▶ [DOCUMENT SECTION]
============================================================

This ensures optimal worst-case interval reduction when the number of evaluations is fixed.

Algorithm

Let \(n\) be the total number of planned evaluations.

Initialization

Set \([a_1,b_1]=[a,b]\). Choose interior points:

\[ d_1 = a_1 + \frac{F_{n-1+1}}{F_{n-1+2}}(b_1 - a_1), \]

\[ c_1 = a_1 + \left(1-\frac{F_{n-1+1}}{F_{n-1+2}}\right)(b_1 - a_1). \]

Evaluate:

\[ f(c_1), \quad f(d_1). \]

Iterations

For \(k = 1, \dots, n-2\):

  • If \(f(c_k) \leq f(d_k)\):

    • Discard \([d_k, b_k]\)
    • Set \(b_{k+1} = d_k\)
    • Set \(d_{k+1} = c_k\)
    • Set

    \[ c_{k+1} = a_{k+1} + (1-\frac{F_{n-k}}{F_{n-k+1}})(b_{k+1} - a_{k+1}) \]

    • Evaluate \(f(c_{k+1})\)
  • Else (\(f(c_k) > f(d_k)\)):

    • Discard \([a_k, c_k]\)
    • Set \(a_{k+1} = c_k\)
    • Set \(c_{k+1} = d_k\)
    • Set

    \[d_{k+1} = a_{k+1} + \frac{F_{n-k}}{F_{n-k+1}}(b_{k+1} - a_{k+1})\]

    • Evaluate \(f(d_{k+1})\)

Only one new function evaluation is required per iteration.

Iteration \(k=n-1\)

  • If \(f(c_k) \leq f(d_k)\):
    • Discard \([d_k, b_k]\)
    • Set \(b_{k+1} = d_k\)
    • Set \(d_{k+1} = c_k\)
    • Set \(c_{k+1} = d_{k+1} - \epsilon\) for some small \(\epsilon > 0\)
    • Evaluate \(f(c_{k+1})\)
  • Else (\(f(c_k) > f(d_k)\)):
    • Discard \([a_k, c_k]\)
    • Set \(a_{k+1} = c_k\)
    • Set \(c_{k+1} = d_k\)
    • Set \(d_{k+1} = c_{k+1} + \epsilon\) for some small \(\epsilon > 0\)
    • Evaluate \(f(d_{k+1})\)

============================================================

▶ [SUPPLIED MATERIAL]
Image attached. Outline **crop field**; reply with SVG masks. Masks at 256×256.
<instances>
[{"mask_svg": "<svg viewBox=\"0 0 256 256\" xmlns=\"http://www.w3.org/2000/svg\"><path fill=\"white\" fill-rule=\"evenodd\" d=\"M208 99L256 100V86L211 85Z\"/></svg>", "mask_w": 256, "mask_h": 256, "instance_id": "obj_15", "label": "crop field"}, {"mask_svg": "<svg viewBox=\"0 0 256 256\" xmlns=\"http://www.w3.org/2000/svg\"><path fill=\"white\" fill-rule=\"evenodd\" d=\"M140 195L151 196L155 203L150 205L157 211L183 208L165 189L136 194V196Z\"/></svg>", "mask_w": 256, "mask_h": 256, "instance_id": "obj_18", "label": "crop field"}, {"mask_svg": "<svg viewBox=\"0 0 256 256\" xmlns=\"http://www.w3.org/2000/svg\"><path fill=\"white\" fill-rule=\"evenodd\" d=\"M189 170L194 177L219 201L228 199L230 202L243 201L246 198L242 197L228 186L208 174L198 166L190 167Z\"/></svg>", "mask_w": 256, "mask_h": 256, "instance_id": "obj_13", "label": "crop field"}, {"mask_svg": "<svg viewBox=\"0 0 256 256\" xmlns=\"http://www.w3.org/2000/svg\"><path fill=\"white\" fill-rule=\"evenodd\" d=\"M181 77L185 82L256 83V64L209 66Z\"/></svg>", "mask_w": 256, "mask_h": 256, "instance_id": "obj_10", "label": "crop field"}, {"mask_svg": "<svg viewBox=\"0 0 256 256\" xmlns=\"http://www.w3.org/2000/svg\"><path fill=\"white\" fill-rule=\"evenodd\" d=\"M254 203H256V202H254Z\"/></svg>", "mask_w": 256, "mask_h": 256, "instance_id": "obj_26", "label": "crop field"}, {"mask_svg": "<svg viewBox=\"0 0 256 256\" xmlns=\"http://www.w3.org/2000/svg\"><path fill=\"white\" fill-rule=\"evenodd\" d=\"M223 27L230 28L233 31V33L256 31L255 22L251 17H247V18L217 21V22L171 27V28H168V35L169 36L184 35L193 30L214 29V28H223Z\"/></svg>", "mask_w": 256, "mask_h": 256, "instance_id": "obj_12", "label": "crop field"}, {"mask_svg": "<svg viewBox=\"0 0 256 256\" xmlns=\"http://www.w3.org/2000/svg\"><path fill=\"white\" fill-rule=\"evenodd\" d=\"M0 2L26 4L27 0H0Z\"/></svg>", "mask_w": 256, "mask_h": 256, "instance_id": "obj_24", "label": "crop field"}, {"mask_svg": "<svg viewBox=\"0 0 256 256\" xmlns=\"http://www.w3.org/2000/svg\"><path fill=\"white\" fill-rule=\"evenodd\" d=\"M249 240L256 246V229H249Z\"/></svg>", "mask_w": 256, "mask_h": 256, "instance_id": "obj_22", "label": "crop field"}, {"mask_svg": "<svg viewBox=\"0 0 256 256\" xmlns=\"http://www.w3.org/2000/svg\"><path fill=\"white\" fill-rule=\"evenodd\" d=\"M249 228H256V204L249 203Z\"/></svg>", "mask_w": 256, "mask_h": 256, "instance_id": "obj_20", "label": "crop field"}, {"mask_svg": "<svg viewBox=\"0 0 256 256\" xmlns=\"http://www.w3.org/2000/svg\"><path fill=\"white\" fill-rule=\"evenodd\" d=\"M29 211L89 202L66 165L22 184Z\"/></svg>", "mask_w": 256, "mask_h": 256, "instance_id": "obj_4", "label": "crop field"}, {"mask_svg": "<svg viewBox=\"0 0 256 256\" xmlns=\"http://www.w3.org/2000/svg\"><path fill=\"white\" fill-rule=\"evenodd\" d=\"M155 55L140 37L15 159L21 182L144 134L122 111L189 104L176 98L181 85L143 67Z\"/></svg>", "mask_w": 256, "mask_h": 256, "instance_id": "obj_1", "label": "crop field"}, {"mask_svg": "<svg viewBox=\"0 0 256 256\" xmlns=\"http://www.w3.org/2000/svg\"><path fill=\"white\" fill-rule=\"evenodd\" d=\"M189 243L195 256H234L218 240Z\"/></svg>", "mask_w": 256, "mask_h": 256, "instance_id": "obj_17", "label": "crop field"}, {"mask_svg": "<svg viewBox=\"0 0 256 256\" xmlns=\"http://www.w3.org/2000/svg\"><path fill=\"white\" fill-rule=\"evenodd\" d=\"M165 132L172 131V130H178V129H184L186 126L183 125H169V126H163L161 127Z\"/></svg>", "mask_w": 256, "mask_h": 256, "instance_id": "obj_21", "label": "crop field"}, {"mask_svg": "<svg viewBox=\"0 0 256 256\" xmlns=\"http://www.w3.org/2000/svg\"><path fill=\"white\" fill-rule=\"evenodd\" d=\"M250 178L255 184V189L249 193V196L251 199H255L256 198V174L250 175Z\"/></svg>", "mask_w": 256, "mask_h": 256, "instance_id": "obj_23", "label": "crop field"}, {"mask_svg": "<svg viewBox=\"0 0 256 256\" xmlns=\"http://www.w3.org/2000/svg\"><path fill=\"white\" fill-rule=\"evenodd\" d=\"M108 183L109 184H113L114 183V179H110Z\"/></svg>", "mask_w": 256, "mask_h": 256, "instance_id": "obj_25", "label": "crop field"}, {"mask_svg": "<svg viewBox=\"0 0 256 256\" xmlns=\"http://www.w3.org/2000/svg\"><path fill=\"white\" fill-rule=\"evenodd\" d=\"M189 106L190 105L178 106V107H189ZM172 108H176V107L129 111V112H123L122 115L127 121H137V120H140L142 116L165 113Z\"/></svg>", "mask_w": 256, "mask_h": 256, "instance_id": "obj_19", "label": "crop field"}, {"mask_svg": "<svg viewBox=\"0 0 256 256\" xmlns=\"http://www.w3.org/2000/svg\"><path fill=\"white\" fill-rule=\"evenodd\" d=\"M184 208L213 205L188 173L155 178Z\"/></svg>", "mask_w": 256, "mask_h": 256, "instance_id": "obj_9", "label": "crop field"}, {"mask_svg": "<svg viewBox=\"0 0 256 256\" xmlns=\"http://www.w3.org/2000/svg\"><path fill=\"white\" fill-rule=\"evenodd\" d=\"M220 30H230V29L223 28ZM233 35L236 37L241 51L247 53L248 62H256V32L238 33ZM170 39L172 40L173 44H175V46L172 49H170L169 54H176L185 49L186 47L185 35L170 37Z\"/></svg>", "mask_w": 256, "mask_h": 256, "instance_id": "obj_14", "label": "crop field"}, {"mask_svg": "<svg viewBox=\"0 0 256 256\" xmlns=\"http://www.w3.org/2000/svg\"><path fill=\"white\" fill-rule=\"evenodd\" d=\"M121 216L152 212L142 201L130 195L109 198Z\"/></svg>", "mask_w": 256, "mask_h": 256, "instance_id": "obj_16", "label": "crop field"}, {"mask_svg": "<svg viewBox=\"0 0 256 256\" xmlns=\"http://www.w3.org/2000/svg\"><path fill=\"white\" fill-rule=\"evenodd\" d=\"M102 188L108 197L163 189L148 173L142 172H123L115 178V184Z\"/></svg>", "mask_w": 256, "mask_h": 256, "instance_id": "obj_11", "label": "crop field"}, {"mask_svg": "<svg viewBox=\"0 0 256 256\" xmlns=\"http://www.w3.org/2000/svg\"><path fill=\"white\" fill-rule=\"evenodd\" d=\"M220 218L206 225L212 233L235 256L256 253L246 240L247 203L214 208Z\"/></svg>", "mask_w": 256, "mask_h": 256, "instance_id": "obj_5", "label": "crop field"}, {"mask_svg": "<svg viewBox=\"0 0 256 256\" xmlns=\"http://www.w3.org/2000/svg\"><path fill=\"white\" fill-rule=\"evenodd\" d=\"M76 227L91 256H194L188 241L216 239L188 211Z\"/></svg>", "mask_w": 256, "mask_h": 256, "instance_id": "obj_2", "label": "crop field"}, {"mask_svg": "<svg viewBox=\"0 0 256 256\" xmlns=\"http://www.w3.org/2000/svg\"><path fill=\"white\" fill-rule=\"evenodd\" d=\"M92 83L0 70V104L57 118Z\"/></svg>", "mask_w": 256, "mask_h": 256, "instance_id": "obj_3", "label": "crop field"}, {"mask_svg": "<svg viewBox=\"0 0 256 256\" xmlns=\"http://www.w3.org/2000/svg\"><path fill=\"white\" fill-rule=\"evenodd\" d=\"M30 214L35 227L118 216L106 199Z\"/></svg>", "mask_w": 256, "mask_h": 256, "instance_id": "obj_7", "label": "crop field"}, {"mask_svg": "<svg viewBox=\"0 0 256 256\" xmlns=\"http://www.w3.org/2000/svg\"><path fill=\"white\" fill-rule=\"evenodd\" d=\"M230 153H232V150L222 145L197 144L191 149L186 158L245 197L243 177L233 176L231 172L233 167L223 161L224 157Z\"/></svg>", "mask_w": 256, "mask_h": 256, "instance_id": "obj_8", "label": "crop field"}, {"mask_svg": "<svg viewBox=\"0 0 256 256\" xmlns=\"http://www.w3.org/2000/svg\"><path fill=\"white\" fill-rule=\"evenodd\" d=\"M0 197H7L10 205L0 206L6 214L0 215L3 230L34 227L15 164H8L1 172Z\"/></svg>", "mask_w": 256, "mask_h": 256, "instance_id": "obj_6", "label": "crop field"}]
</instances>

============================================================

▶ [EXERCISE DIRECTIONS] Write out the algorithm description word for word, starting at "Only one new" and ending at "- \epsilon\) for some small \(\epsilon > 0\)". You won't need the data above.

▶ [SOLUTION BELOW]
Only one new function evaluation is required per iteration.

Iteration \(k=n-1\)

  • If \(f(c_k) \leq f(d_k)\):
    • Discard \([d_k, b_k]\)
    • Set \(b_{k+1} = d_k\)
    • Set \(d_{k+1} = c_k\)
    • Set \(c_{k+1} = d_{k+1} - \epsilon\) for some small \(\epsilon > 0\)